2013 challenge includes a football (soccer) game, which I blogged earlier. 2014 challenge is an smart metering use case, timely one given the advent of IoT, that included 4B (yes with a capital B) events collected over 6 weeks from 40 houses and 2000 sensors. You can find more details from http://www.cse.iitb.ac.in/debs2014/?page_id=42. (also Zbigniew Jerzak, The DEBS 2014 Grand Challenge, ACM Distributed Event based System, 2014)
In 2014 challenge, four solutions were accepted out of about 25 submissions: from Dresden University of Technology (Germany), Imperial College London, Fraunhofer Institute (Germany), and WSO2.
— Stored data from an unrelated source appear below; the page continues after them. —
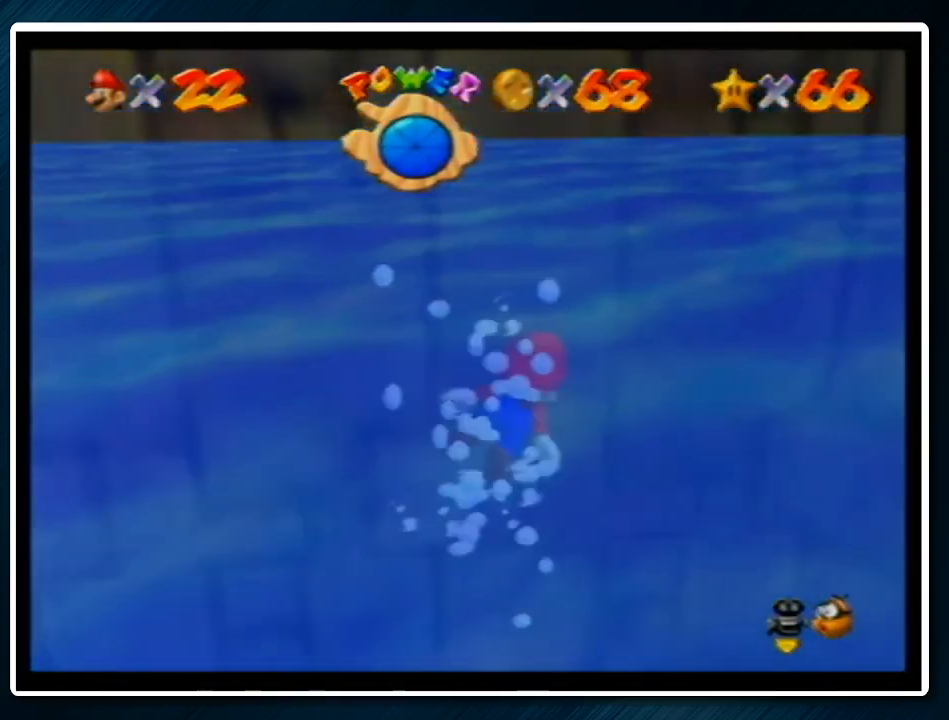
{"buttons": [], "left_stick": "right", "events": [[133, "left_stick", "right"], [233, "A", "down"], [467, "A", "up"]]}
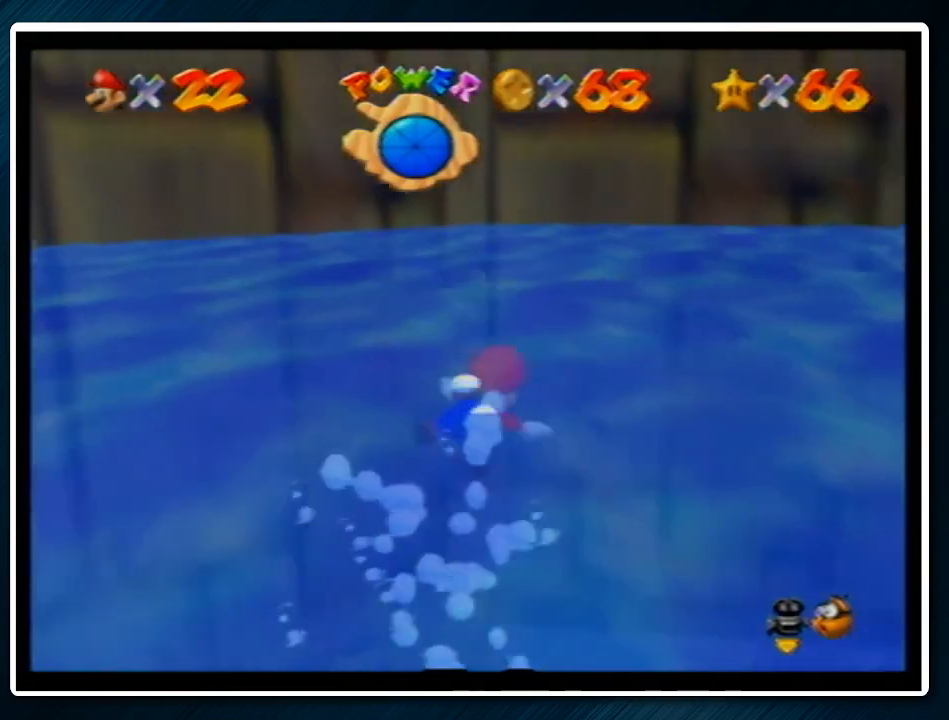
{"buttons": ["A", "C_LEFT"], "left_stick": "right", "events": [[333, "left_stick", "center"], [367, "A", "down"], [433, "C_LEFT", "down"], [467, "left_stick", "right"]]}
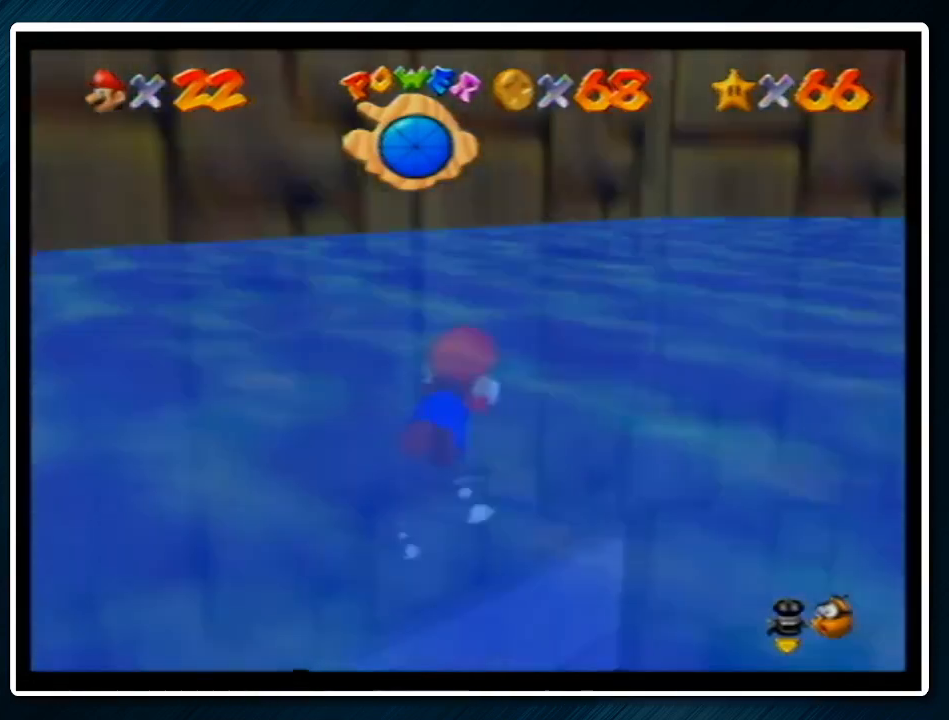
{"buttons": ["C_LEFT"], "left_stick": "right", "events": [[167, "A", "up"]]}
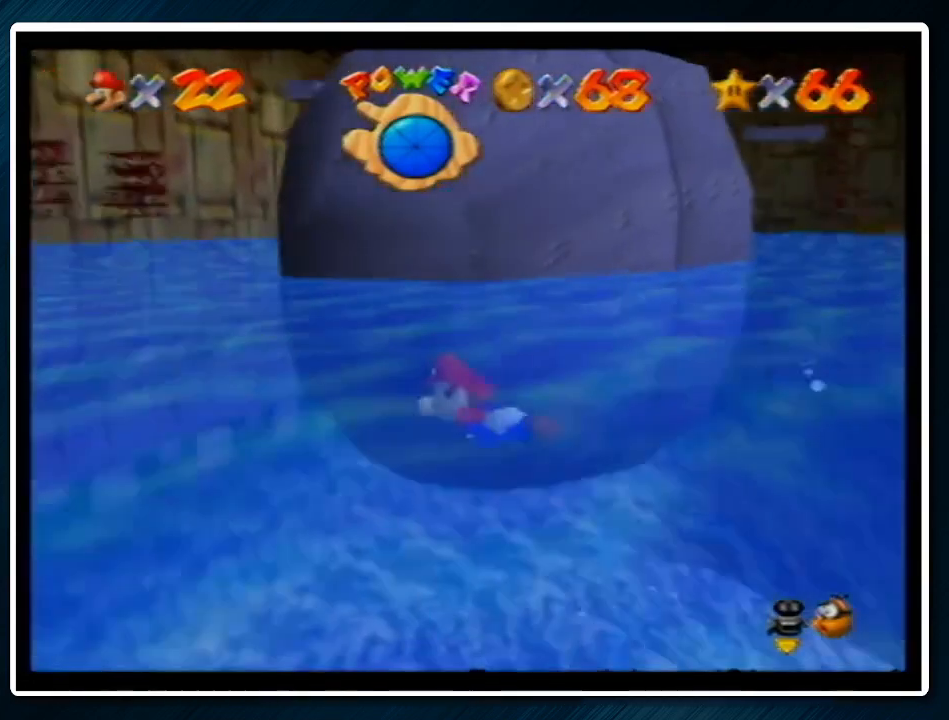
{"buttons": [], "left_stick": "center", "events": [[67, "A", "down"], [367, "A", "up"], [367, "C_LEFT", "up"], [500, "left_stick", "center"]]}
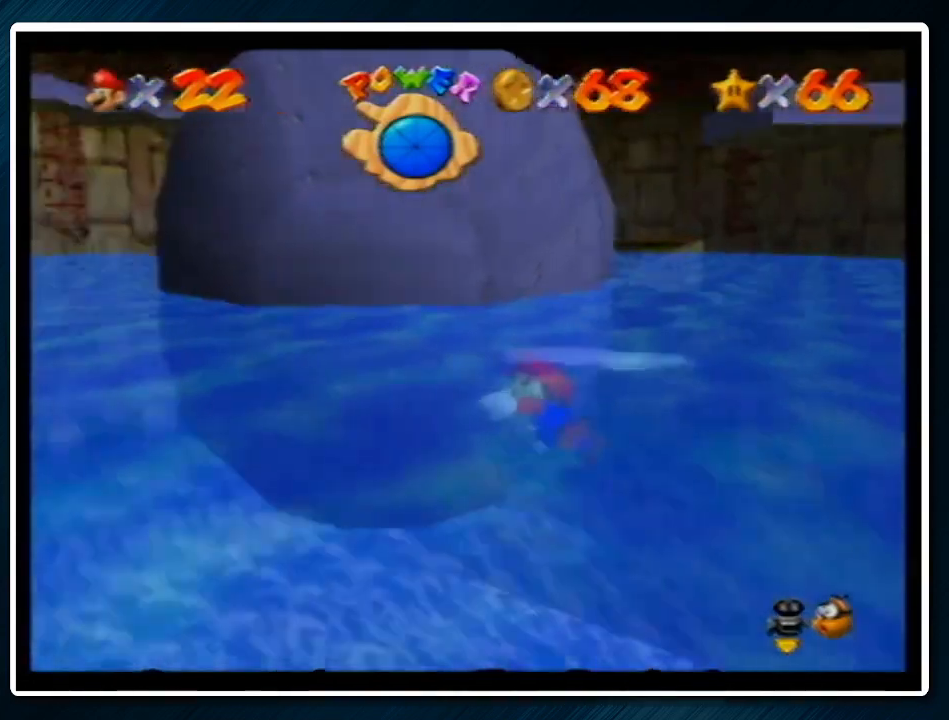
{"buttons": ["A"], "left_stick": "right", "events": [[233, "left_stick", "right"], [433, "A", "down"]]}
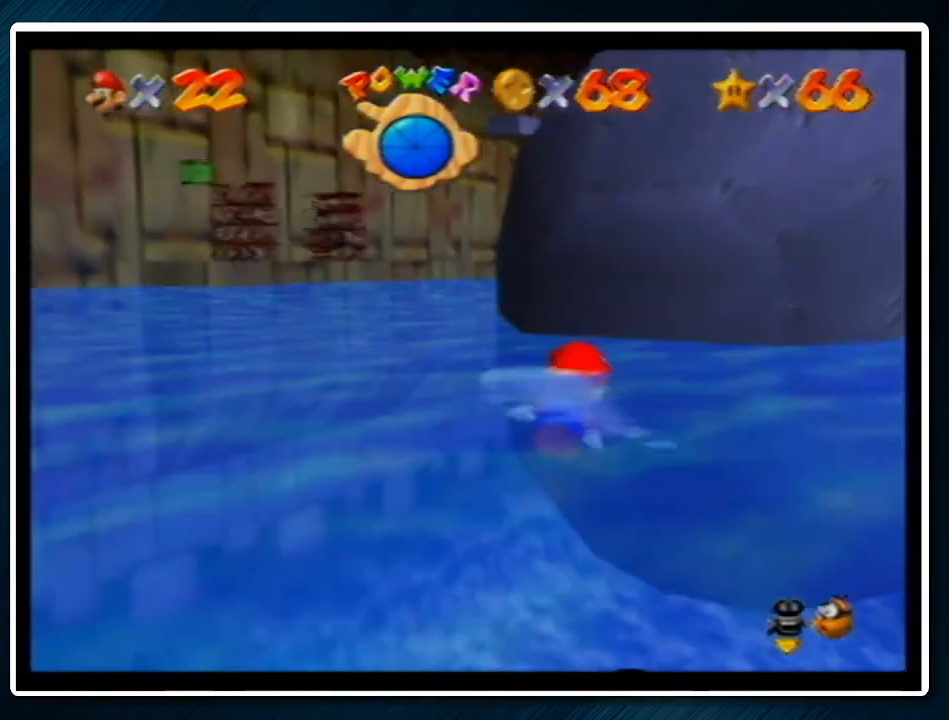
{"buttons": [], "left_stick": "left", "events": [[167, "left_stick", "center"], [200, "A", "up"], [367, "left_stick", "left"]]}
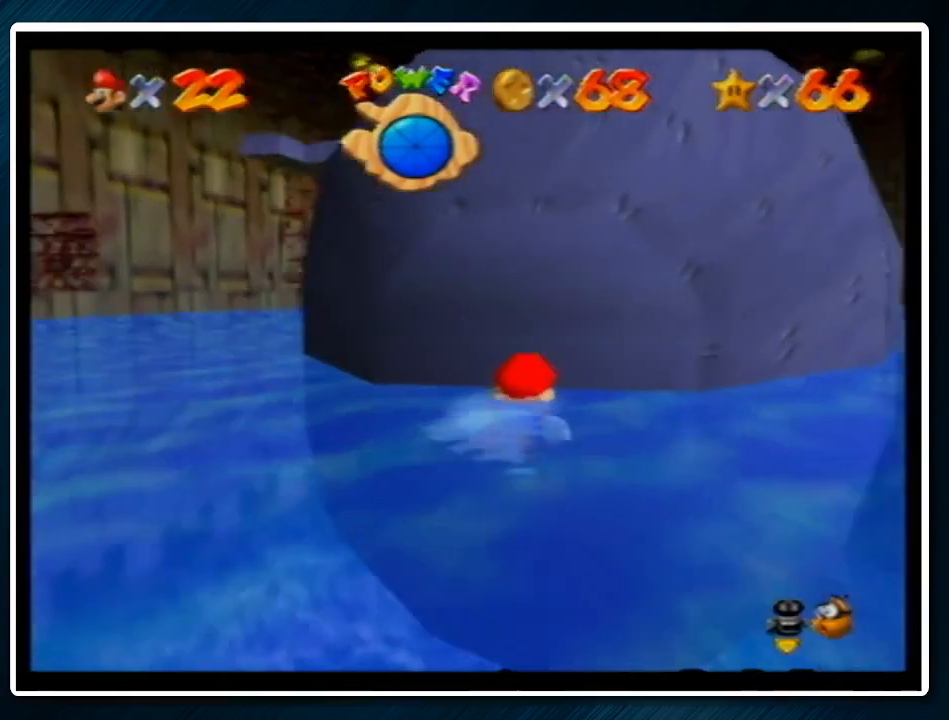
{"buttons": [], "left_stick": "center", "events": [[200, "A", "down"], [500, "A", "up"], [500, "left_stick", "center"]]}
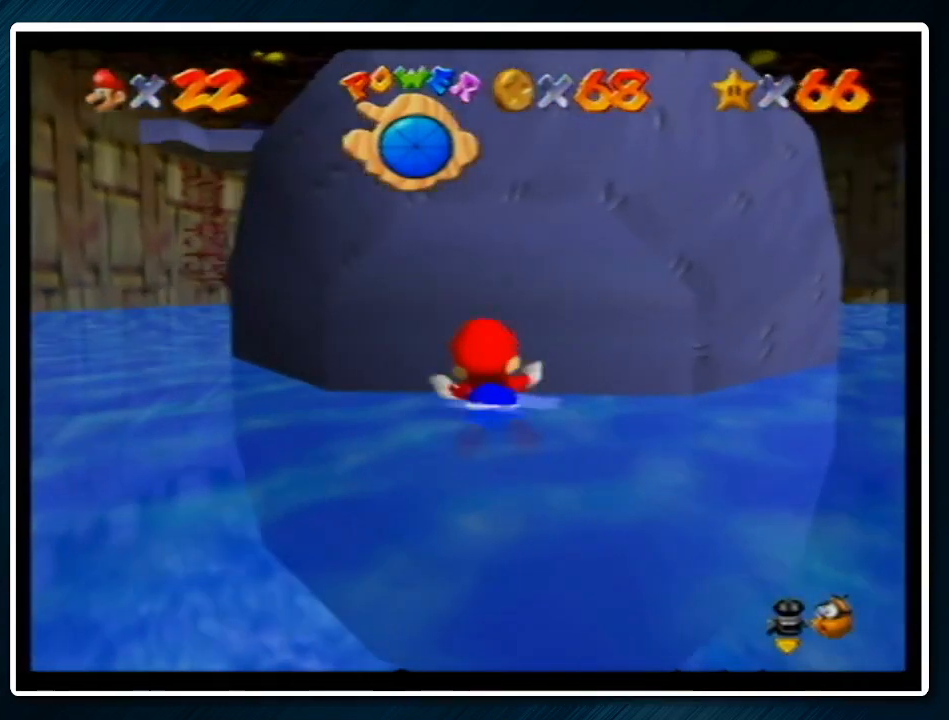
{"buttons": ["A"], "left_stick": "center", "events": [[267, "left_stick", "left"], [367, "A", "down"], [433, "left_stick", "center"]]}
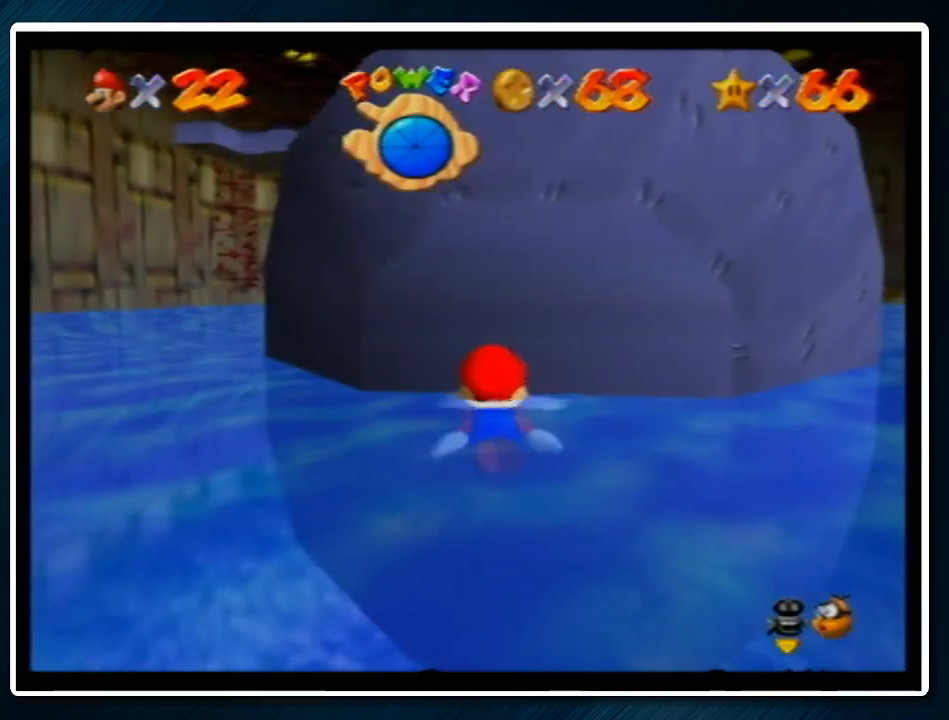
{"buttons": [], "left_stick": "right", "events": [[333, "A", "up"], [467, "left_stick", "right"]]}
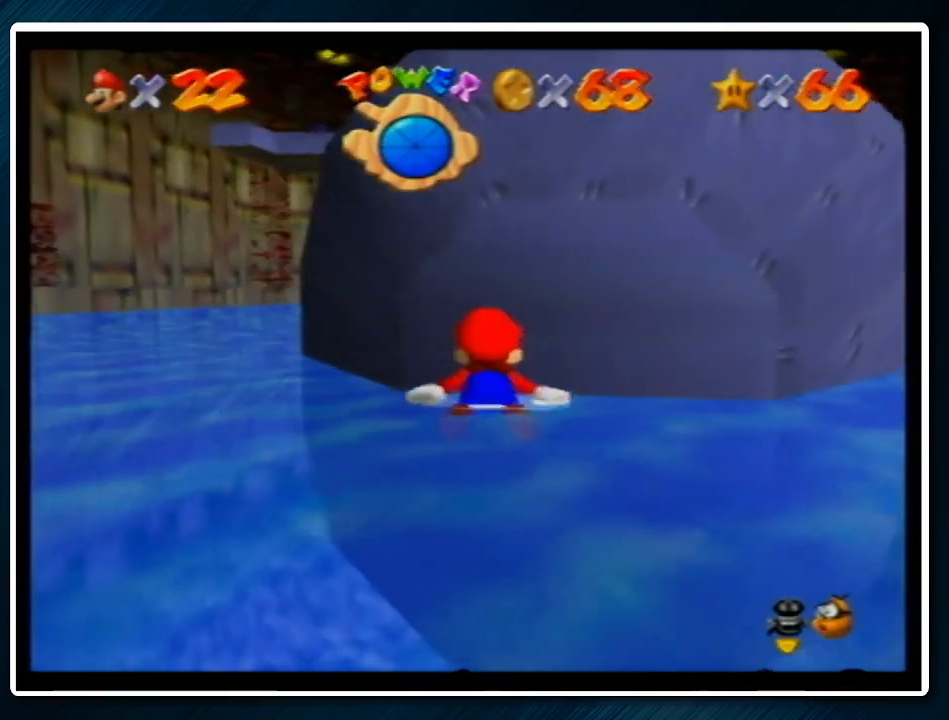
{"buttons": ["A"], "left_stick": "right", "events": [[200, "left_stick", "center"], [233, "A", "down"], [367, "left_stick", "right"]]}
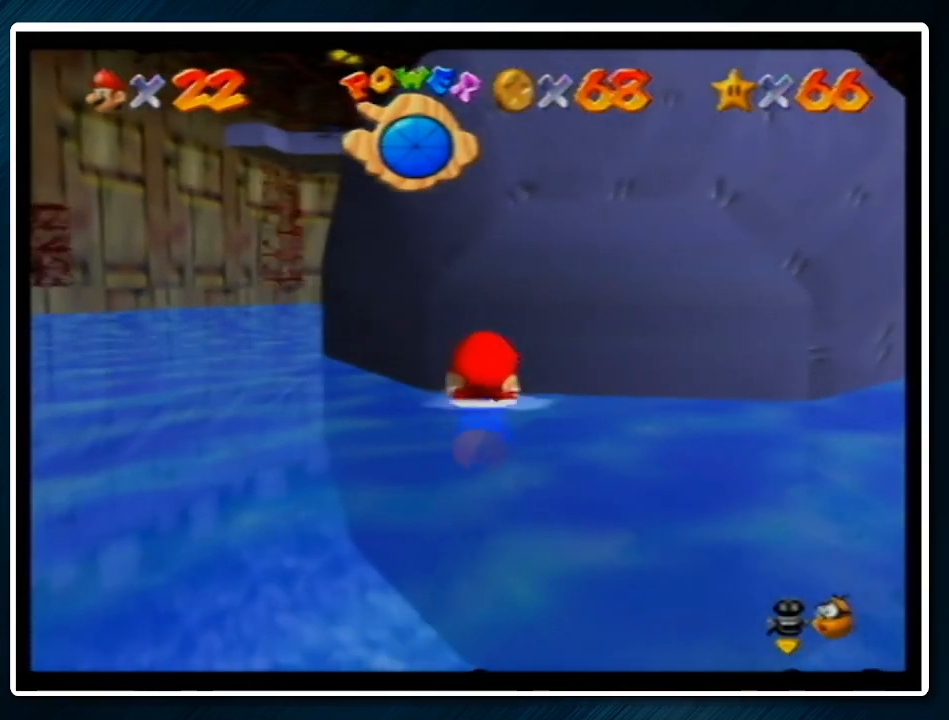
{"buttons": [], "left_stick": "center", "events": [[100, "A", "up"], [200, "left_stick", "center"]]}
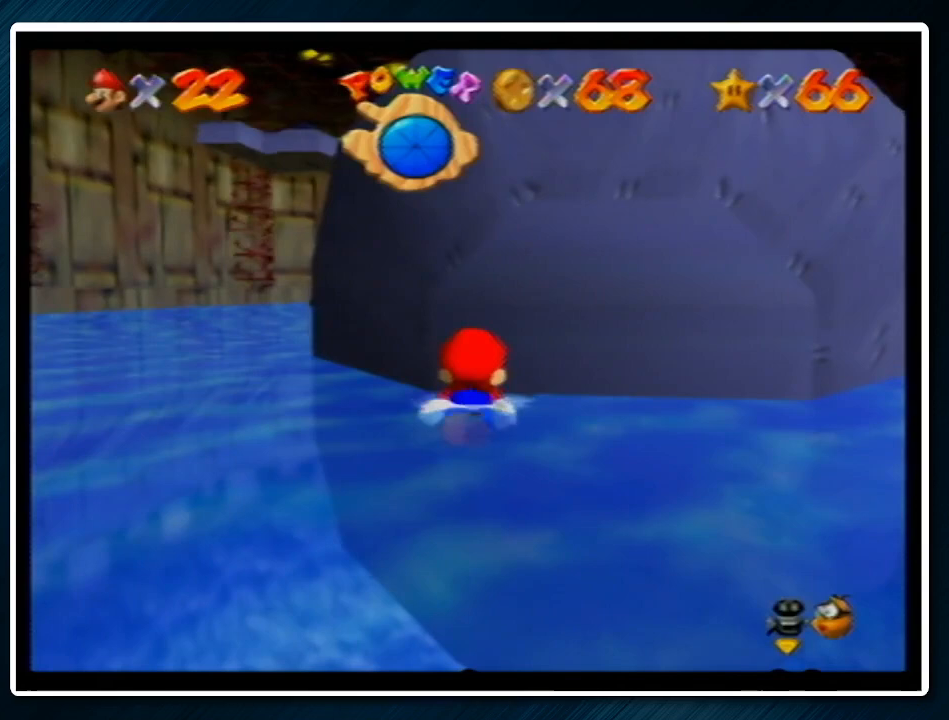
{"buttons": ["A"], "left_stick": "down", "events": [[100, "left_stick", "down"], [267, "A", "down"]]}
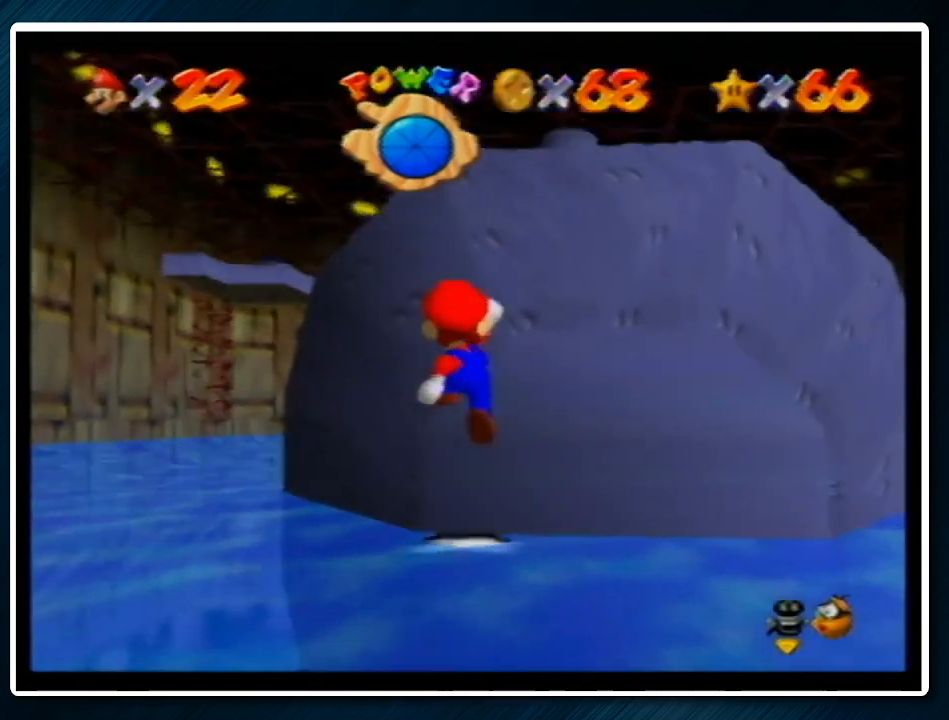
{"buttons": ["A"], "left_stick": "up", "events": [[67, "A", "up"], [67, "left_stick", "up"], [133, "A", "down"]]}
Problem involves two queries: predicting load and finding outlier sensors. The predicting algorithm is given, as this is a event-processing challenge, not an machine learning challenge. Both queries needed a single node solution as well as a distributed solution.
First query was easy to parallelize, and all four solutions had completed this successfully, posting single node throughputs of few thousands up to 300k and 400K events per second. Scaling first query turns out to be much trickier, and solutions had posted throughput of 0.85M with 4 nodes, 1.7 with 6 nodes, 1.1 with 50 nodes (events per second).
Second query includes a median calculated over 24 hour sliding window, with about 1000 events per second. This means about 74million events and calculated over sliding window sliding in 1 second. This had everyone swearing. Single node solutions gave throughputs ranging from few 100k to few millions.
Distributed solution for query two, well no one had it solved. All distributed solutions were slower than the single node solution. Obviously, there are lot more work to be done by the community at large.
There was stiff competition and everyone was at their toes though the presentations. Overall winner was solution from Fraunhofer Institute (#3) and audience award went to Imperial College London (#2).
It was lot of fun, and among my parting thought was “If 40 houses generate 4B events, how we are going to handle millions of houses?”
You can find our presentation from slideshare and paper from “Solving the grand challenge using an opensource CEP engine“. I will write a detailed blog about our solution soon. Other solutions presentations and papers are available in ACM library.